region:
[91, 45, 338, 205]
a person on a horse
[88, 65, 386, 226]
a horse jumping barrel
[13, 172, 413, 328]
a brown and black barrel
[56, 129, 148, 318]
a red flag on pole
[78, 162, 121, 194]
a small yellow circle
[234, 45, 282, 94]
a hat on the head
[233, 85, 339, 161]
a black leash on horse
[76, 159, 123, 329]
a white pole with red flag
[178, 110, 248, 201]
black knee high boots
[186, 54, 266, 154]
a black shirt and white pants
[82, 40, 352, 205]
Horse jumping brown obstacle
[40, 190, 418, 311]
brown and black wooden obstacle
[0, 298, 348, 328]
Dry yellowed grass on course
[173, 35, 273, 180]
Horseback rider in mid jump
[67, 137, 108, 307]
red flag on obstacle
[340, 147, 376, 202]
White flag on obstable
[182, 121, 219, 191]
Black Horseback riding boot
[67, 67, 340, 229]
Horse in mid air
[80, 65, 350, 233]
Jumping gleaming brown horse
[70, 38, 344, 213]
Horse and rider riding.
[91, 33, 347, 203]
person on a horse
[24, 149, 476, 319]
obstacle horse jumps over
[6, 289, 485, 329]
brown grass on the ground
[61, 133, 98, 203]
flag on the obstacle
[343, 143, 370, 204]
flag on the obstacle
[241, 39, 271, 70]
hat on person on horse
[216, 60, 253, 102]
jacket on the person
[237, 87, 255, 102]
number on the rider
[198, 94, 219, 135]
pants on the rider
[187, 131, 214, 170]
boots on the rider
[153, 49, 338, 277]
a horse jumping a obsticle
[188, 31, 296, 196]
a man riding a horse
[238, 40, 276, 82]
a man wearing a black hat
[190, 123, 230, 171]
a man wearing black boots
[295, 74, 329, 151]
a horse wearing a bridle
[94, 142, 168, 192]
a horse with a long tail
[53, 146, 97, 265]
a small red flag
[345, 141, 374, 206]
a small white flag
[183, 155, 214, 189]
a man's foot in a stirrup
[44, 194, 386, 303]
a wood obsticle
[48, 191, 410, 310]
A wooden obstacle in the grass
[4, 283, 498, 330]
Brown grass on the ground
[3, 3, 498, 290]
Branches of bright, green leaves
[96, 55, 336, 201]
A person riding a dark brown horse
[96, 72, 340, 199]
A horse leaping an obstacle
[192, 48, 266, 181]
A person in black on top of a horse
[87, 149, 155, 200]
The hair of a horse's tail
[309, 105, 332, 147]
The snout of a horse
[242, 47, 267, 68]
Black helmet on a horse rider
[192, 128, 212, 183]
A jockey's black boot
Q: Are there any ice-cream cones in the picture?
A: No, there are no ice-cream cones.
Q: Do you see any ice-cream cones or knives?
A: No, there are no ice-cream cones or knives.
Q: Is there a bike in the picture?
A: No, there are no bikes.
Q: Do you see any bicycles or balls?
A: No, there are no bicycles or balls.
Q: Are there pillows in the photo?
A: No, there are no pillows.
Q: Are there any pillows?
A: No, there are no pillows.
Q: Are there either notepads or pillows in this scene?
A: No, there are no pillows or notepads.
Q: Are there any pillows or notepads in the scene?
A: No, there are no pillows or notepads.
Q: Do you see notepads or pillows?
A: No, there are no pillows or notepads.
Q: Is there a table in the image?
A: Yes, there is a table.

### BRIEF
Give the records again from the line with "[153, 49, 338, 277]" up to and including the line with "a horse wearing a bridle", swapping "238" for "240" and leaving everything else unchanged.

### EXPECTED ANSWER
[153, 49, 338, 277]
a horse jumping a obsticle
[188, 31, 296, 196]
a man riding a horse
[240, 40, 276, 82]
a man wearing a black hat
[190, 123, 230, 171]
a man wearing black boots
[295, 74, 329, 151]
a horse wearing a bridle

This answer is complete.